Instructions to follow >> Filter the listing below for "respectively" and report every line that has it.

Records for this task >>
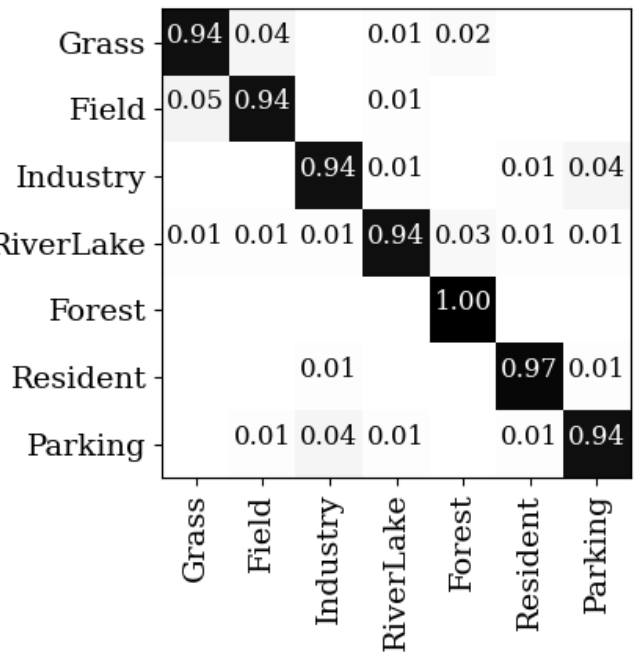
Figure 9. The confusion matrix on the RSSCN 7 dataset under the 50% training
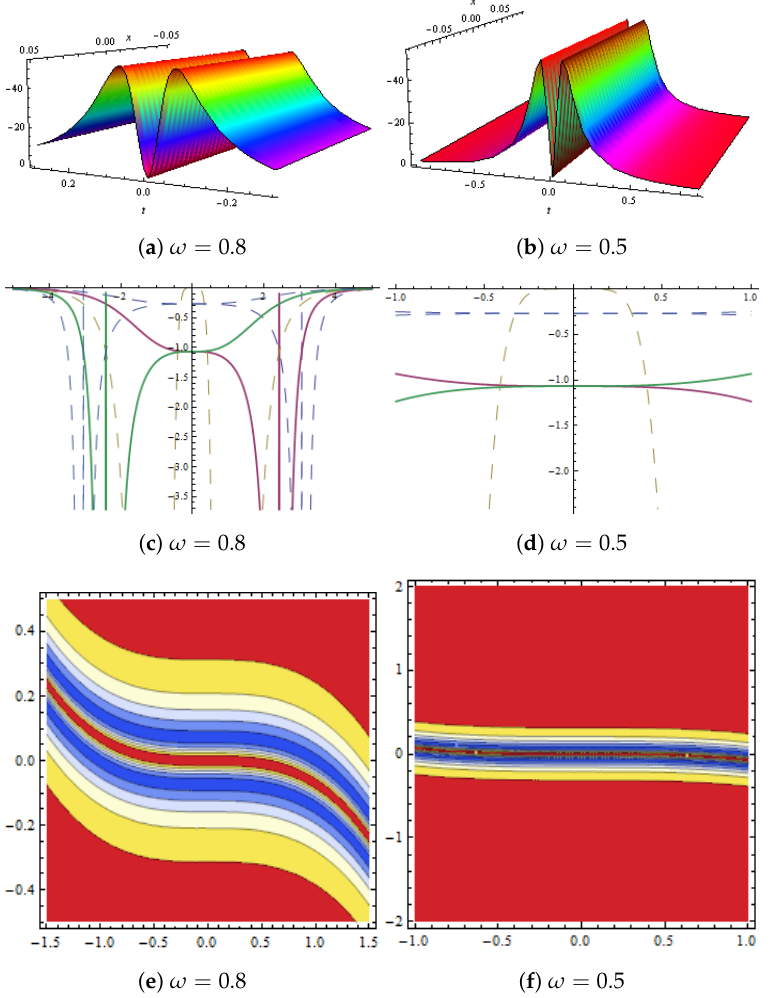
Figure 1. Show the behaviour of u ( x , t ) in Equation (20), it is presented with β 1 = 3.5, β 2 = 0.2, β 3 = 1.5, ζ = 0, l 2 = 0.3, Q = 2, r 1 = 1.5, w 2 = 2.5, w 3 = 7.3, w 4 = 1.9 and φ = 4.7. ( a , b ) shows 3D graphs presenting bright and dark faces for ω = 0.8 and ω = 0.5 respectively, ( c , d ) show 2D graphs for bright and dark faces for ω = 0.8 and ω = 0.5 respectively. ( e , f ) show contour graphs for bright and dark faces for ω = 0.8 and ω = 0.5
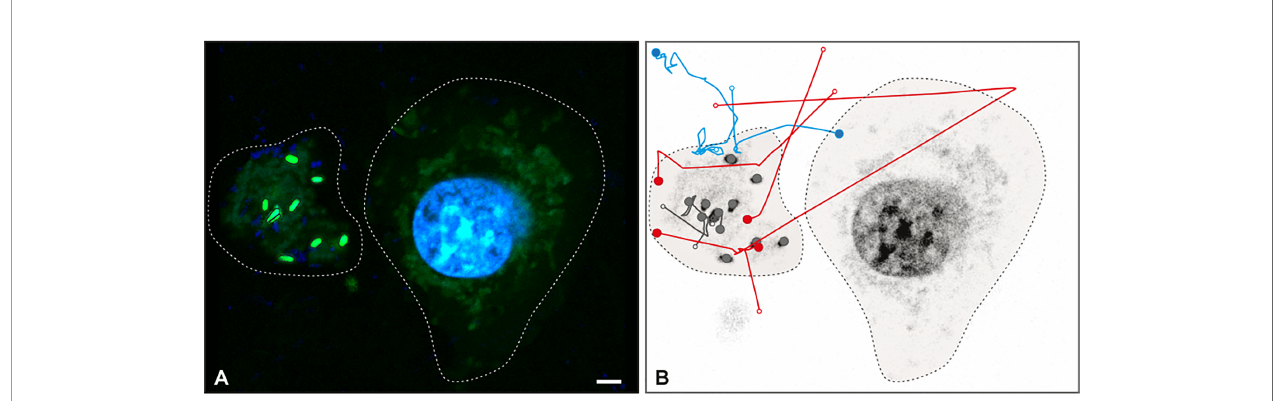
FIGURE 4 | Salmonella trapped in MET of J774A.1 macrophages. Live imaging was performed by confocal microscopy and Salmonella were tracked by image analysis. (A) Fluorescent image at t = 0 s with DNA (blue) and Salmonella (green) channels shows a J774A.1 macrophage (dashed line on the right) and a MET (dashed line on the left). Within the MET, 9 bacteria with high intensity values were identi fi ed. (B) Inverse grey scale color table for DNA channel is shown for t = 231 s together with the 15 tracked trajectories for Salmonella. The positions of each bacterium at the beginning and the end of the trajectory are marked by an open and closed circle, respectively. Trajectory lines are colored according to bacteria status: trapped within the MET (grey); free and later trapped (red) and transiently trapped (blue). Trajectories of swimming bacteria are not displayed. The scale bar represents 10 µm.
---
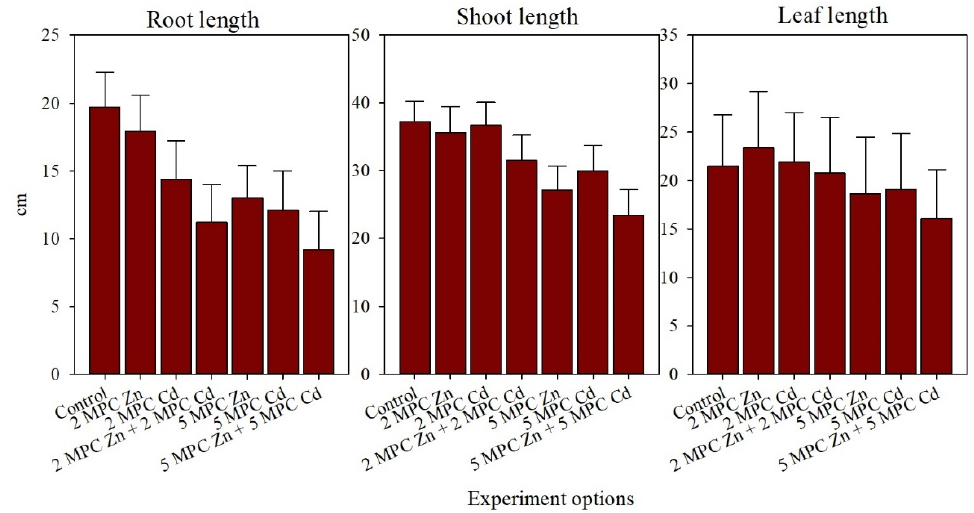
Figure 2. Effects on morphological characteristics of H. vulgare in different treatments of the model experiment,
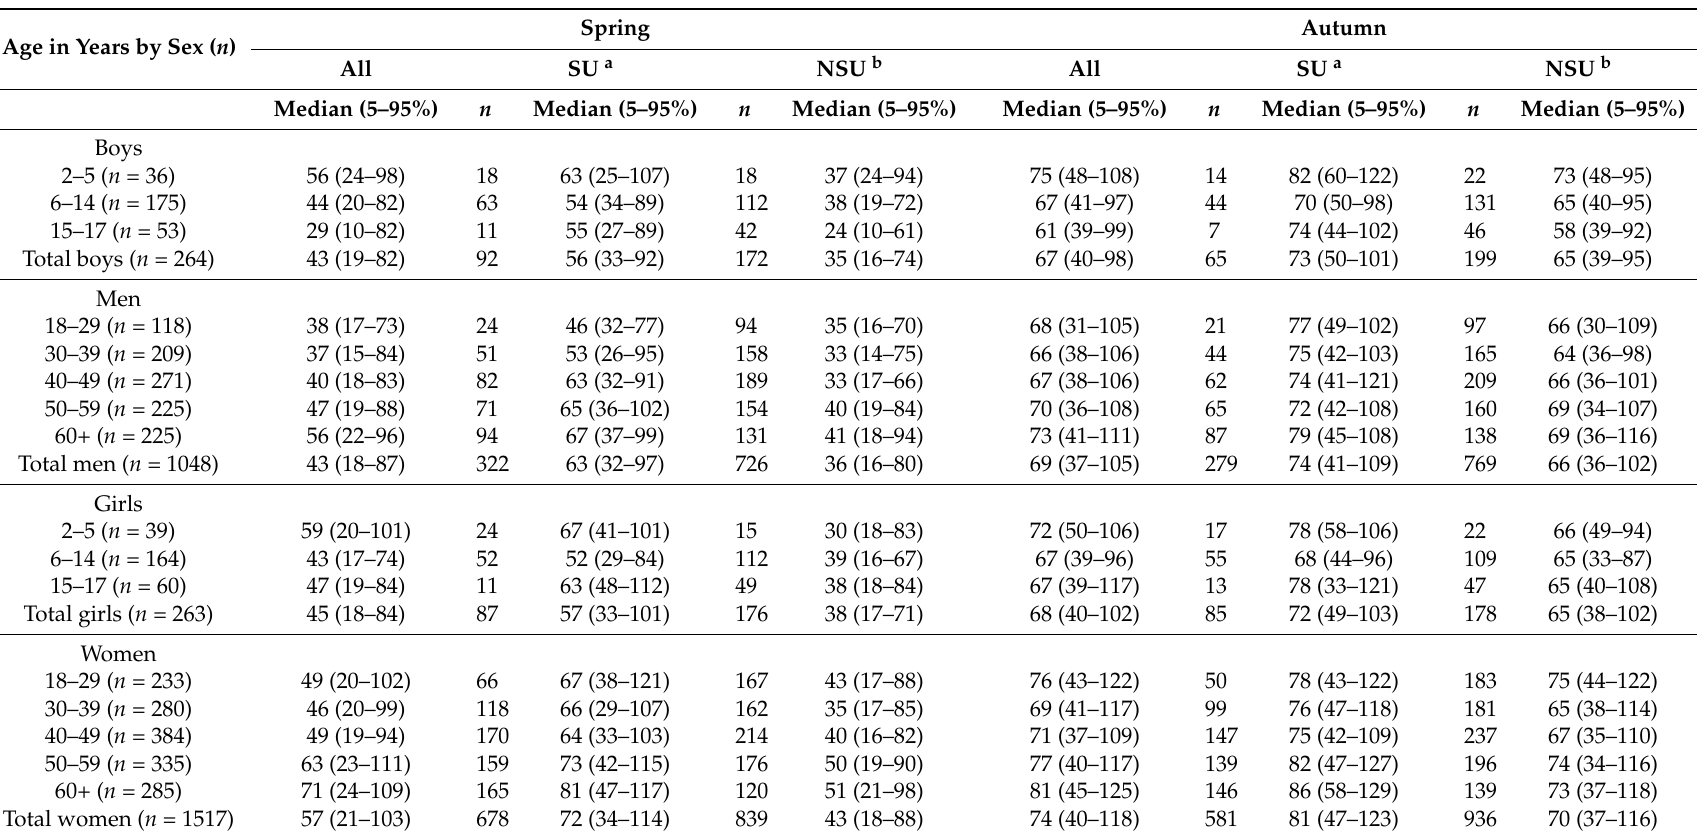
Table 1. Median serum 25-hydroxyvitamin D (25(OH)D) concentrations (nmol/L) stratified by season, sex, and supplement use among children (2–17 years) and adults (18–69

Output of the task >>
Figure 1. Show the behaviour of u ( x , t ) in Equation (20), it is presented with β 1 = 3.5, β 2 = 0.2, β 3 = 1.5, ζ = 0, l 2 = 0.3, Q = 2, r 1 = 1.5, w 2 = 2.5, w 3 = 7.3, w 4 = 1.9 and φ = 4.7. ( a , b ) shows 3D graphs presenting bright and dark faces for ω = 0.8 and ω = 0.5 respectively, ( c , d ) show 2D graphs for bright and dark faces for ω = 0.8 and ω = 0.5 respectively. ( e , f ) show contour graphs for bright and dark faces for ω = 0.8 and ω = 0.5
FIGURE 4 | Salmonella trapped in MET of J774A.1 macrophages. Live imaging was performed by confocal microscopy and Salmonella were tracked by image analysis. (A) Fluorescent image at t = 0 s with DNA (blue) and Salmonella (green) channels shows a J774A.1 macrophage (dashed line on the right) and a MET (dashed line on the left). Within the MET, 9 bacteria with high intensity values were identi fi ed. (B) Inverse grey scale color table for DNA channel is shown for t = 231 s together with the 15 tracked trajectories for Salmonella. The positions of each bacterium at the beginning and the end of the trajectory are marked by an open and closed circle, respectively. Trajectory lines are colored according to bacteria status: trapped within the MET (grey); free and later trapped (red) and transiently trapped (blue). Trajectories of swimming bacteria are not displayed. The scale bar represents 10 µm.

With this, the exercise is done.